Reading passage:
========================================================================

With more and more managed service providers (MSPs) entering the market, your choices are expanding. If you choose the wrong one, however, you might wind up with more challenges than benefits.

How do you know? According to Matt Cowall at Appia Communications, it’s often as simple as asking.

In part one of this post, we covered three of the top five questions to ask a managed service provider: How long has an MSP been in business? What kind of support does the MSP offer? And what kind of redundancy does the MSP offer?

Today we’ll cover the remaining two questions that Matt recommends you ask, and they’re arguably the two most important:

What quality of service does the MSP provide?
This is probably the most important question, of course. You’ll learn quite a bit about an MSP’s service quality when you check its references. Be sure to ask what happens when there are issues. Does the MSP respond quickly and take ownership of the problem?

Another key indicator is the MSP’s service level assurances. A service level agreement (SLA) is a document describing the minimum performance standards an MSP promises to meet. It should also clearly describe remedies — and even penalties — if the MSP ever fails to meet the minimum standards. An SLA is an essential part of a contract between you and an MSP.

Does the MSP have formal SLAs? Do the assurances cover what you’re buying? And do the assurances have ramifications? The willingness of an MSP to offer SLAs with significant penalties for service interruption is a sure sign that the MSP is a high-quality provider. No MSP can remain in business if it has strong SLAs and can’t deliver on its promises.

How willing is the MSP to meet your specific requirements?
Your company or organization is unique; it’s often that very uniqueness that has resulted in your success. Unless an MSP is willing and able to tailor its services to meet your specific requirements, you may find yourself bending your operations to suit the MSP — instead of the other way around.

You can tell a lot about an MSP’s flexibility during the procurement process. Do they ask a few questions and then send you a quote, or do they take the time to listen to your specific needs and develop a custom proposal? And since no MSP can meet every requirement, are they forthcoming about what they are able — and not able — to do, so you can make a fact-based determination of how well their offerings fit your needs?

========================================================================

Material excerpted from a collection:

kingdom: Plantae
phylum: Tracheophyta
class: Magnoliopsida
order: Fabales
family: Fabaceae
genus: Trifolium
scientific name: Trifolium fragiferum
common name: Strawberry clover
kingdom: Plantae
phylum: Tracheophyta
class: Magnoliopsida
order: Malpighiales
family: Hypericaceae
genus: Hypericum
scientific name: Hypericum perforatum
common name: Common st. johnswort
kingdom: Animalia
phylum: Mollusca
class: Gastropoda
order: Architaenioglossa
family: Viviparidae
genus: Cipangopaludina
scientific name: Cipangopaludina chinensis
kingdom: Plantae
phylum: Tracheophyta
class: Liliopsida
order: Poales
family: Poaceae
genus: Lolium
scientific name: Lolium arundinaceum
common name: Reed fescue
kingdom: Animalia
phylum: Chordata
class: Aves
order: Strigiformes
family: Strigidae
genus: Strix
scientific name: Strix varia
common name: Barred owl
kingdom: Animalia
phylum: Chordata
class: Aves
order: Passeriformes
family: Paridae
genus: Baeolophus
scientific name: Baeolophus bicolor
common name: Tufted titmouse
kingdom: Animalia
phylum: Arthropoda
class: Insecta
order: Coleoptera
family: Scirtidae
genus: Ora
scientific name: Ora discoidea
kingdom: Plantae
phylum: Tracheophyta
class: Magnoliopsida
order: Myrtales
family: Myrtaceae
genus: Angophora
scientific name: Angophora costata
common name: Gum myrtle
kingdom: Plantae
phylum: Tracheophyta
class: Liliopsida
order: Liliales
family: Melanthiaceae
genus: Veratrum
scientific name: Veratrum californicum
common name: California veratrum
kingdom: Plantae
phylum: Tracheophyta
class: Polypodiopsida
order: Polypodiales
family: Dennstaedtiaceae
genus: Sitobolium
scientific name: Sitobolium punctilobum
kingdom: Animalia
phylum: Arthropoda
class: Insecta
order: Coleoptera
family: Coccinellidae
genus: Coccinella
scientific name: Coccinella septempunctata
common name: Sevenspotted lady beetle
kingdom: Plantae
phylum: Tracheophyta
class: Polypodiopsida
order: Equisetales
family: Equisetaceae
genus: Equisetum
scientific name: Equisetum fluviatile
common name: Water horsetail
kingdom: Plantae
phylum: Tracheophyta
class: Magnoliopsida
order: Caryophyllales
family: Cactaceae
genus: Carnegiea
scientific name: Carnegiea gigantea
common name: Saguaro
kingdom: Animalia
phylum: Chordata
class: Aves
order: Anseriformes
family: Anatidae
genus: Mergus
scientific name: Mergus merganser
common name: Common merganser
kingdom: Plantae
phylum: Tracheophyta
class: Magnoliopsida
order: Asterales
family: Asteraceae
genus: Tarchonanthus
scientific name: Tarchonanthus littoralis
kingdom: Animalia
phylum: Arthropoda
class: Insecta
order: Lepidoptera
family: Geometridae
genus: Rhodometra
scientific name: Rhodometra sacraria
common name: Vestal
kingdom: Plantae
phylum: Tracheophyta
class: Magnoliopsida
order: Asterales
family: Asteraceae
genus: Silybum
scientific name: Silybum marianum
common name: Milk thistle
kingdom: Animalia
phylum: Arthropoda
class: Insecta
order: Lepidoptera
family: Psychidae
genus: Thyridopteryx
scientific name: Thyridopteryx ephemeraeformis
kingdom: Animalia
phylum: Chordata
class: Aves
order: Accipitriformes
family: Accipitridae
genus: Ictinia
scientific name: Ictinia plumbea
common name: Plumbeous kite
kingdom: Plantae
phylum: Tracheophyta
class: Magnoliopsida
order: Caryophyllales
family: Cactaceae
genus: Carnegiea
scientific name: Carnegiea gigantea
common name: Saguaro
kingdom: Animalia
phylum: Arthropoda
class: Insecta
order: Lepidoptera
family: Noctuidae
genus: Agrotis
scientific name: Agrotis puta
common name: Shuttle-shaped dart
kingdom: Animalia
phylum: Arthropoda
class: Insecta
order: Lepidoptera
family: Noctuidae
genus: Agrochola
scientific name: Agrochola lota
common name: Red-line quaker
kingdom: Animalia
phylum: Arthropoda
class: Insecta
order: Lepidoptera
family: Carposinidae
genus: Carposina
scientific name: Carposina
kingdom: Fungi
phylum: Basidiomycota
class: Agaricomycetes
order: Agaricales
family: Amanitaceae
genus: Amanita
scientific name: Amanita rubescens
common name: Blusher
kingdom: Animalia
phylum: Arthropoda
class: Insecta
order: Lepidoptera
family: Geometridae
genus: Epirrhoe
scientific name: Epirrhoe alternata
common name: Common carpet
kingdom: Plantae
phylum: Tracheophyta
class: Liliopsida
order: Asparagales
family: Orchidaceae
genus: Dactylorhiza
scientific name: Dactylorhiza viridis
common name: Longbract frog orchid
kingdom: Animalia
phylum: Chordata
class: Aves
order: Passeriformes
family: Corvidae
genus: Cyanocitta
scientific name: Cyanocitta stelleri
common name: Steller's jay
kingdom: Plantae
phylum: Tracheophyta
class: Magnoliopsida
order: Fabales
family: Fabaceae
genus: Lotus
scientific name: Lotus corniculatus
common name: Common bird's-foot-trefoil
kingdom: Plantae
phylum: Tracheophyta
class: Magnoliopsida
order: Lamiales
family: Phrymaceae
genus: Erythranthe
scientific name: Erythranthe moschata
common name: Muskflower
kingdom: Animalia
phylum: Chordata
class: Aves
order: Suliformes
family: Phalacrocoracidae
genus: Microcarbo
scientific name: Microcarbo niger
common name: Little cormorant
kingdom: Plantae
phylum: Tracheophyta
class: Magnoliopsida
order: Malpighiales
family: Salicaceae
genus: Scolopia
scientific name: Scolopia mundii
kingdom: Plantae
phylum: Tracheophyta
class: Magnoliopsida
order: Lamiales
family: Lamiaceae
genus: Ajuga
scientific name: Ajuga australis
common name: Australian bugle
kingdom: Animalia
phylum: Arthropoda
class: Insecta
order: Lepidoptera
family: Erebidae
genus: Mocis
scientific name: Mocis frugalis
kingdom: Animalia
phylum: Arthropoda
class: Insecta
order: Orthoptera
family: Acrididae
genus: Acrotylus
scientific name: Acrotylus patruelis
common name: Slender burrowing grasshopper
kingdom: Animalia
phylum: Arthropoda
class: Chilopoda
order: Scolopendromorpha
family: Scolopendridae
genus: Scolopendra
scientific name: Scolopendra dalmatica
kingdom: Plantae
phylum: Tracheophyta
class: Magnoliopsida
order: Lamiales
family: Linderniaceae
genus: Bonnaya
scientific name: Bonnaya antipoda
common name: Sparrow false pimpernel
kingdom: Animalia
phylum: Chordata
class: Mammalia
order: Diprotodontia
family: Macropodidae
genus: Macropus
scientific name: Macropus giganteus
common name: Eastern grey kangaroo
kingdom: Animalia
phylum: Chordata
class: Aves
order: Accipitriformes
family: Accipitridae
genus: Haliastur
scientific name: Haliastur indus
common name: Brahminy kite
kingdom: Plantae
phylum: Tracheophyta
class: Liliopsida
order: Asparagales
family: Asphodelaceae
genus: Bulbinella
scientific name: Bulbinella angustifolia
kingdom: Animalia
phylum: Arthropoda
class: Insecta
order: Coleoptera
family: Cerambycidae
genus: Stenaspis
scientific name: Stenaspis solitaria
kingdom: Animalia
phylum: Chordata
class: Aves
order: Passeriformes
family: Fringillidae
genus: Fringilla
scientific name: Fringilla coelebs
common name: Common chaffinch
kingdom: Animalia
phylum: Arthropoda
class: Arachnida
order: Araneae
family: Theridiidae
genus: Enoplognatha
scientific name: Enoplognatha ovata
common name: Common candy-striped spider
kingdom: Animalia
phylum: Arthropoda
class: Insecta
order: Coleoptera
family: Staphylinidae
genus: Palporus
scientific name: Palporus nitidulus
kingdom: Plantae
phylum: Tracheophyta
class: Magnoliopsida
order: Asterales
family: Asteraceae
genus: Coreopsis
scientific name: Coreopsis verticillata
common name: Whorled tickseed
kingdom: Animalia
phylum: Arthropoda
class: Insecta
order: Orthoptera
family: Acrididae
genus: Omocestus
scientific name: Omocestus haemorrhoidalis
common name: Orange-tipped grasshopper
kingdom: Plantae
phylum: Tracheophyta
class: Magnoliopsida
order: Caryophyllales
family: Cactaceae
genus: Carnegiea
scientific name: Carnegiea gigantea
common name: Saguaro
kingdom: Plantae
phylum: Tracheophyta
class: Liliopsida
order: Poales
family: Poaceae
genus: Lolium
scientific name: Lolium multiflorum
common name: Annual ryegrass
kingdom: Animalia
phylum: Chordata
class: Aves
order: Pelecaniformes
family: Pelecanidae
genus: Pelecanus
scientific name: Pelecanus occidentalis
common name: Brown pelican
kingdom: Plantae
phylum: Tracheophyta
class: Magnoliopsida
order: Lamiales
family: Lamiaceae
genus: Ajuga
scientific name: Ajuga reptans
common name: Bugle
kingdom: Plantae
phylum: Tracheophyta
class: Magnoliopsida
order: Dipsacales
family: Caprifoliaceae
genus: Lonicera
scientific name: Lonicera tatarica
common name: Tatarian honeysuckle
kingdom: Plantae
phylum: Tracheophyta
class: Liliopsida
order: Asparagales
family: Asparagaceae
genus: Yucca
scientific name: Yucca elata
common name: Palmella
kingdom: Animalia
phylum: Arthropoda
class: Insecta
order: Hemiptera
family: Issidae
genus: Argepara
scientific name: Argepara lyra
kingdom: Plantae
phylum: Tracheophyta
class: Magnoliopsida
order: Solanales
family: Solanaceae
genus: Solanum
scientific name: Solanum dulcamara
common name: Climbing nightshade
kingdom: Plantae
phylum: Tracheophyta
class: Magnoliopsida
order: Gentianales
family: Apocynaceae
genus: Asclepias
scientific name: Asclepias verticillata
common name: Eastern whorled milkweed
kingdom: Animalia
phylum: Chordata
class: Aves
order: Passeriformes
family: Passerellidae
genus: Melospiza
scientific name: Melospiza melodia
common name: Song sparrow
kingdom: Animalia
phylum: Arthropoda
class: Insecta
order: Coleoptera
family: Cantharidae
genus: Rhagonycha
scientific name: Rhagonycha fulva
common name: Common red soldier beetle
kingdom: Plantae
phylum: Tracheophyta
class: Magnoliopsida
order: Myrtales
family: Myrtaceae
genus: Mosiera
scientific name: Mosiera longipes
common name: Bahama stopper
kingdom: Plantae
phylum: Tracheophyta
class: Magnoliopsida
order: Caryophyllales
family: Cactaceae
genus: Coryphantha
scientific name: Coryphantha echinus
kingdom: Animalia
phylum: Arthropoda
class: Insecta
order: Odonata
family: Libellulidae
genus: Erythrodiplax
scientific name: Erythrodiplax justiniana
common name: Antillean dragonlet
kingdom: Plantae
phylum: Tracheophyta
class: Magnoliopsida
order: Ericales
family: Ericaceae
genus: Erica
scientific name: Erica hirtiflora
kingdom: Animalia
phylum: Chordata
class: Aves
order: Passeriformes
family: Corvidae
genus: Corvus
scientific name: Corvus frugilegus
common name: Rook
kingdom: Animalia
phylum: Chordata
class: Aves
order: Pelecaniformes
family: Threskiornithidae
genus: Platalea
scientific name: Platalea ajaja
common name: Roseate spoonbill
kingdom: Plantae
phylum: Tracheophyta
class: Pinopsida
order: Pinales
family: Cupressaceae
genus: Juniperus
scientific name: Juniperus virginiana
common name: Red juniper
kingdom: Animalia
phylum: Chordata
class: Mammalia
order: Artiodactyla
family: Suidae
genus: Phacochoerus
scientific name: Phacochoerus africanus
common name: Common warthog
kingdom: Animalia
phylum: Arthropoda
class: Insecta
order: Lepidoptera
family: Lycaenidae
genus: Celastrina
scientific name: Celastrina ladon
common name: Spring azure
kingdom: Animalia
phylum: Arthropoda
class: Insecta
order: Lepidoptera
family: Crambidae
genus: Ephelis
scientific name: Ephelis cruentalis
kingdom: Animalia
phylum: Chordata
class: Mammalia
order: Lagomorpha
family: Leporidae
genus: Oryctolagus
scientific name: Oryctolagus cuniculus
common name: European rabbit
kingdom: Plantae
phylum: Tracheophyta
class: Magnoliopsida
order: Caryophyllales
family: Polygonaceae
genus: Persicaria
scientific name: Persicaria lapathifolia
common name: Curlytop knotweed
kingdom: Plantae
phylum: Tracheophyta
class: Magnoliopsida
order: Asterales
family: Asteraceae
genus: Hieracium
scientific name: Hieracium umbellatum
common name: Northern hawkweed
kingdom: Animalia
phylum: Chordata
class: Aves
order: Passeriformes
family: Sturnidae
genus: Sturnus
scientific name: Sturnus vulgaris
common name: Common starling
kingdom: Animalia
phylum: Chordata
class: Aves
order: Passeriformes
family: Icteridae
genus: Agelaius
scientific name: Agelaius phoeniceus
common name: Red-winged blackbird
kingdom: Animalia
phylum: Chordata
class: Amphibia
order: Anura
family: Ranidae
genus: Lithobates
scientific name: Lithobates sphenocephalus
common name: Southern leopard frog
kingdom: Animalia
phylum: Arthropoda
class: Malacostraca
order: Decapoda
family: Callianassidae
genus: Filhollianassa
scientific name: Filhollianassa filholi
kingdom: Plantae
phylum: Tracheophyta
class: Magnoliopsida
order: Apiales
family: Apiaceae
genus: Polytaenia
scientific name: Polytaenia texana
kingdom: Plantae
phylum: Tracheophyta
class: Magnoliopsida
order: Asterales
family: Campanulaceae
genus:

========================================================================

What you will do:
**1)** Reproduce word for word the portion of the piece on managed service providers from "Another key indicator" up to and including "and an MSP.".
**2)** Answer these questions from the piece on managed service providers:
(a) Where does Matt Cowall work?
(b) What does a service level agreement describe?
(c) Which question does the piece call probably the most important one?

Expected responses:
**1)**
Another key indicator is the MSP’s service level assurances. A service level agreement (SLA) is a document describing the minimum performance standards an MSP promises to meet. It should also clearly describe remedies — and even penalties — if the MSP ever fails to meet the minimum standards. An SLA is an essential part of a contract between you and an MSP.

**2)**
(a) Appia Communications
(b) The minimum performance standards an MSP promises to meet
(c) What quality of service does the MSP provide?